Aging & Eroticism
The practice of loving what changes: adapting positions, pacing, lubrication, expectations — with curiosity instead of grief. The capacity for joy doesn't age out; it just asks better questions.
I've been fucking on camera for forty years, and I'm here to tell you: the body changes, and that's not a tragedy — it's the curriculum. When lubrication slows, when erections come and go like tide instead of tsunami, when joints complain about positions that used to be easy, the culture tells you it's over. The culture is wrong. What's actually happening is an invitation to stop performing and start listening. Lube isn't a failure of arousal; it's a tool that lets you keep playing. Pillows under hips, side-lying positions, chairs and sturdy surfaces — these aren't compromises. They're creativity.
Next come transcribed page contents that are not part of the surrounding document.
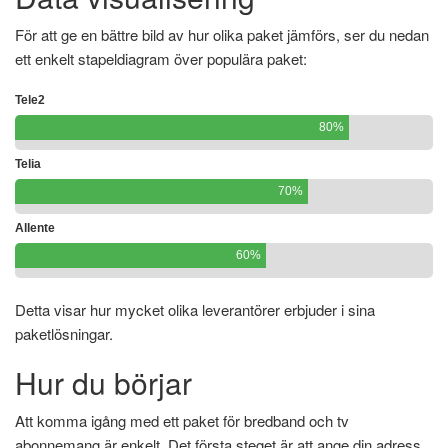
För att ge en bättre bild av hur olika paket jämförs, ser du nedan
ett enkelt stapeldiagram över populära paket:
Tele2
80%
Telia
70%
Allente
60%
Detta visar hur mycket olika leverantörer erbjuder i sina
paketlösningar.
Hur du börjar
Att komma igång med ett paket för bredband och tv
abonnemang är enkelt. Det första steget är att ange din adress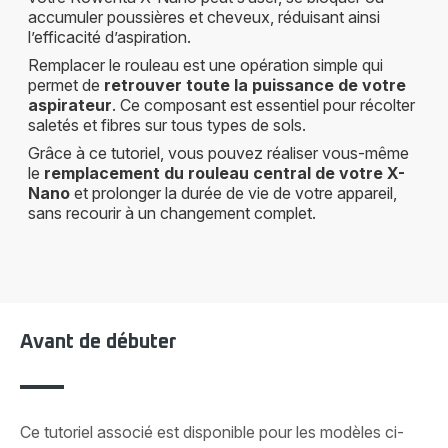
accumuler poussières et cheveux, réduisant ainsi
l’efficacité d’aspiration.
Remplacer le rouleau est une opération simple qui
permet de
retrouver toute la puissance de votre
aspirateur
. Ce composant est essentiel pour récolter
saletés et fibres sur tous types de sols.
Grâce à ce tutoriel, vous pouvez réaliser vous-même
le
remplacement du rouleau central de votre X-
Nano
et prolonger la durée de vie de votre appareil,
sans recourir à un changement complet.
Avant de débuter
Ce tutoriel associé est disponible pour les modèles ci-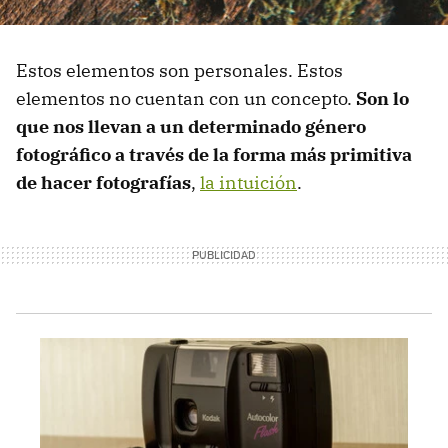
Estos elementos son personales. Estos
elementos no cuentan con un concepto.
Son lo
que nos llevan a un determinado género
fotográfico a través de la forma más primitiva
de hacer fotografías
,
la intuición
.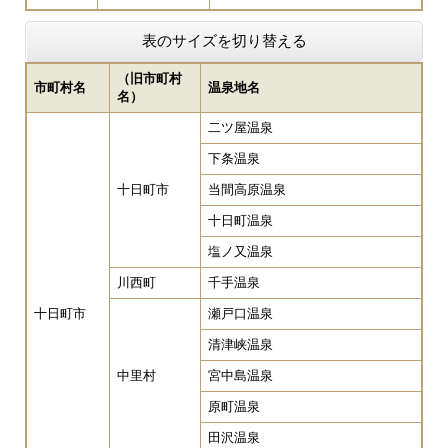
表のサイズを切り替える
（旧市町村
市町村名
温泉地名
名）
二ツ屋温泉
下条温泉
十日町市
当間高原温泉
十日町温泉
塩ノ又温泉
川西町
千手温泉
十日町市
瀬戸口温泉
清津峡温泉
中里村
宮中島温泉
原町温泉
田沢温泉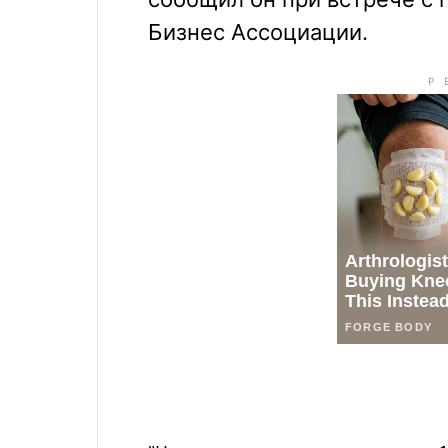
Бизнес Ассоциации.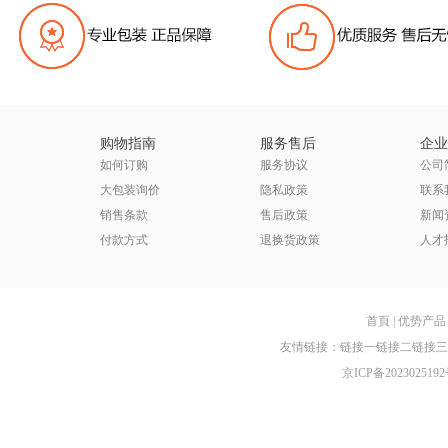
购物指南
服务售后
企业
如何订购
服务协议
公司
大包装询价
隐私政策
联系
销售条款
售后政策
新闻
付款方式
退换货政策
人才
首頁
|
优势产品
友情链接：
链接一
链接二
链接三
京ICP备2023025192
Slower arousal isn't broken desire; it's desire that knows something about pacing. I've watched men with soft penises give and receive profound pleasure because they stopped chasing hardness and started following sensation. I've watched post-menopausal women discover new kinds of orgasm because they stopped waiting for the wetness they had at twenty and started exploring what's actually here now. The performative stuff — the performative moaning, the performative positions, the performative stamina — that was never the point anyway. What remains when the performance falls away? Attention. Patience. The willingness to say "this hurts" or "slower" or "right there" without shame. That's not less erotic. That's more. Wrinkles don't numb nerve endings. Shame does. Grief over the body you had is real — let yourself feel it. But don't mistake grief for the end of the story. Your erotic self isn't behind you. It's right here, in the body you have today, waiting for you to meet it with curiosity instead of criticism. That's not settling. That's sovereignty.